Bad Timing Hurt 401k Investors in 2020

January 21, 2021 by Retirement

In 2020, 401k investors were busy traders out of equities as stocks were falling and slowly returned to them after their rebound.

This unfortunate behavior is shown in the recently released full-year 2020 observations of the Alight Solutions 401(k) Index, which found net transfers for the year as a percent of balance was 3.51%, the highest level since 2008.

The year had 47 days of days of above-normal activity, with 26 of these days occurring during a six week stretch from the end of February to early April when the world was coming to grips with the COVID-19 pandemic.

A “normal” level of relative transfer activity, per Alight Solutions, is when the net daily movement of participants’ balances as a percent of total 401k balances within the Alight Solutions 401(k) Index equals between 0.3 times and 1.5 times the average daily net activity of the preceding 12 months.

A “high” relative transfer activity day is when the net daily movement exceeds two times the average daily net activity, while a “moderate” day is when the movement is between 1.5 and two times the average.

“In some ways, there was a full market cycle in 2020. There was a steep drop in March followed by a sustained recovery throughout the remaining months of the year. Unfortunately, we saw many investors repeat the unfortunate trend of selling low and buying high that has been shown repeatedly throughout the more than 20-year history of the Alight Solutions 401(k) Index,” said Rob Austin, head of research at Alight Solutions. “The busiest days for trading were when the stocks were tumbling, and the trades overwhelmingly went from equities to fixed income. It wasn’t until the end of the year—when the market was setting new record highs—that investors traded back into equities.”

Target Date Funds received 46% of contributions in 2020, followed by large U.S. equity funds (20%) and international funds (7%).

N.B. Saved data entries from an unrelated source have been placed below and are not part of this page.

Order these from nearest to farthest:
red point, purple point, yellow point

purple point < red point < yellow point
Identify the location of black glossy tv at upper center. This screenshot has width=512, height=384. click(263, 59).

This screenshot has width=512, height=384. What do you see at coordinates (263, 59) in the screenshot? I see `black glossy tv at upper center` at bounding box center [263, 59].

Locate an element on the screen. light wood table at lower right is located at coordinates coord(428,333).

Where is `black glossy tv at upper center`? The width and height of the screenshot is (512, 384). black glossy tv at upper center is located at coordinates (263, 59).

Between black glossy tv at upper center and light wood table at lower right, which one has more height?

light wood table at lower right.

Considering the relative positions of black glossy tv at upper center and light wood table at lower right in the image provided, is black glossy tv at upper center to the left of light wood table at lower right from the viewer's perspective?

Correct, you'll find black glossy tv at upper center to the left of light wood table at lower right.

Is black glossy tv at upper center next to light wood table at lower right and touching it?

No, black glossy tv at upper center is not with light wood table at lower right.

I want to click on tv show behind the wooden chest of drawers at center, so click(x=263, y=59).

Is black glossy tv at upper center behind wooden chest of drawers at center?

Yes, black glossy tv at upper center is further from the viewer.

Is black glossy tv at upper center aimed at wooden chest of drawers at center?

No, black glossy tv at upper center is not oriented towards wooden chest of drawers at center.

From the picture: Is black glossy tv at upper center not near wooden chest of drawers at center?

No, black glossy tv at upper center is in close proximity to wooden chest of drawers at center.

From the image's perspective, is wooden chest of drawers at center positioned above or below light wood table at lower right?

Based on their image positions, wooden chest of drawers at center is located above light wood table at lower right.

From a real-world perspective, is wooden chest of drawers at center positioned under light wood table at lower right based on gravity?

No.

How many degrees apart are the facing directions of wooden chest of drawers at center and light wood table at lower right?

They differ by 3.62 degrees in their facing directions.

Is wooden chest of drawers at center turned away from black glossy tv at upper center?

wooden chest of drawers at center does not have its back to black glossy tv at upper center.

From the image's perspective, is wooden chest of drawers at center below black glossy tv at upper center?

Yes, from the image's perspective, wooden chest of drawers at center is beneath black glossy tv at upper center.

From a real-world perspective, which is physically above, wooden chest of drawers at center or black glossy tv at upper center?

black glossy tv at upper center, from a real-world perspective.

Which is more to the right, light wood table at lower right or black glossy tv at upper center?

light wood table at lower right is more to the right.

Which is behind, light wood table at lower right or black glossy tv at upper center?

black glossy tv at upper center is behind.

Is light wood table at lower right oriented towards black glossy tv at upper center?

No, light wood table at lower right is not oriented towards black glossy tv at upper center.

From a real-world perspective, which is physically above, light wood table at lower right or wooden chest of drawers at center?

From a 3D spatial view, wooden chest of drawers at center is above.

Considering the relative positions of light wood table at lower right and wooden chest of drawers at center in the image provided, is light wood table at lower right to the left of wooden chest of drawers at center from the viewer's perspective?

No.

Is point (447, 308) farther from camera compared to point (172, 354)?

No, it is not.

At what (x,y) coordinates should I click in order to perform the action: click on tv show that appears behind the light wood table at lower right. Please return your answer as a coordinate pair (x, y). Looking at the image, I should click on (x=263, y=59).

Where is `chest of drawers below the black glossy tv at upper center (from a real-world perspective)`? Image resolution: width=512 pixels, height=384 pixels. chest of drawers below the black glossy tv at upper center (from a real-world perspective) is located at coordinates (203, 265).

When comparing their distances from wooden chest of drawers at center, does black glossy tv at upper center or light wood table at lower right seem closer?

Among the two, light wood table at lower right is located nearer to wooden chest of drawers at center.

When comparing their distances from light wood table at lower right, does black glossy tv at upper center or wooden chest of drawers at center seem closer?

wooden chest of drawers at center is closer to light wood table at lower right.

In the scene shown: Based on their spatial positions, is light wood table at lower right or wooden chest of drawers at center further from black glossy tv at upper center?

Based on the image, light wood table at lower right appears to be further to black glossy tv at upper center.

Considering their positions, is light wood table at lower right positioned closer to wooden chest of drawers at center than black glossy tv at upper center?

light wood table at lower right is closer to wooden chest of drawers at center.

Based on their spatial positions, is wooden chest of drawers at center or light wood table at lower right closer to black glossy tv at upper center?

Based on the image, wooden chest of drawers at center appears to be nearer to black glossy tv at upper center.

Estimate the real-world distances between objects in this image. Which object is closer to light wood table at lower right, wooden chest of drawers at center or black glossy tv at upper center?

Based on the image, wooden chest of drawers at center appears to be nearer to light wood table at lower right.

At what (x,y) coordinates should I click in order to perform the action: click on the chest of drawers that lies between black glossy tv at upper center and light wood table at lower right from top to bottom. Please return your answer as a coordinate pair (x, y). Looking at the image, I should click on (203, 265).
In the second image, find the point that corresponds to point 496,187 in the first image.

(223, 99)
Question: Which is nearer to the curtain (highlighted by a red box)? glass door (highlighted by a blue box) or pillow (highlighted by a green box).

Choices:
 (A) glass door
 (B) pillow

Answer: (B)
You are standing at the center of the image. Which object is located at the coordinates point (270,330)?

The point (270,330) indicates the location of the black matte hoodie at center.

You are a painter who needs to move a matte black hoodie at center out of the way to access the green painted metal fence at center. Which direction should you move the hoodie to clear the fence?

After reflecting contributions, trades, and market activity, 401k investors ended 2020 with 67.7% in equities, down slightly from 68.1% at the beginning of the year. That left fixed income with the remaining 32.3%, up 0.4%.

Q4, December observations

401k investors resumed trading into equities in the fourth quarter, according to the index’s Fourth Quarter 2020 Observations. Twenty days in the quarter saw net trading activity move money from fixed income to equities—much higher than the six days in the third quarter. Overall net trading volume was light with 0.68% of balances traded (down from 0.92% in the third quarter).

All the days that favored equities were in November and December. The 10 days of above-normal activity in the fourth quarter were more than the second and third quarter combined.

The fourth quarter was positive across all observed indices. Small U.S. equities (represented by the Russell 2000 Index) rose 31.4%, international equities (represented by the MSCI All Country World ex-U.S. Index) grew 17%, and large U.S. equities (represented by the S&P 500 Index) gained 12.2%. U.S. bonds (represented by the Bloomberg Barclays U.S. Aggregate Index) also rose 0.7%.

In December specifically, the index found 401k investors were content to watch their balances grow. Trading was light as Wall Street indices rose to record levels. There were no days of above-normal activity and trading days were evenly split between those favoring equities vs. fixed income funds.

Average net trading activity was 0.015% of 401k balances, the lowest monthly level in 2020. Eleven days favored equity funds and 11 days favored fixed income funds.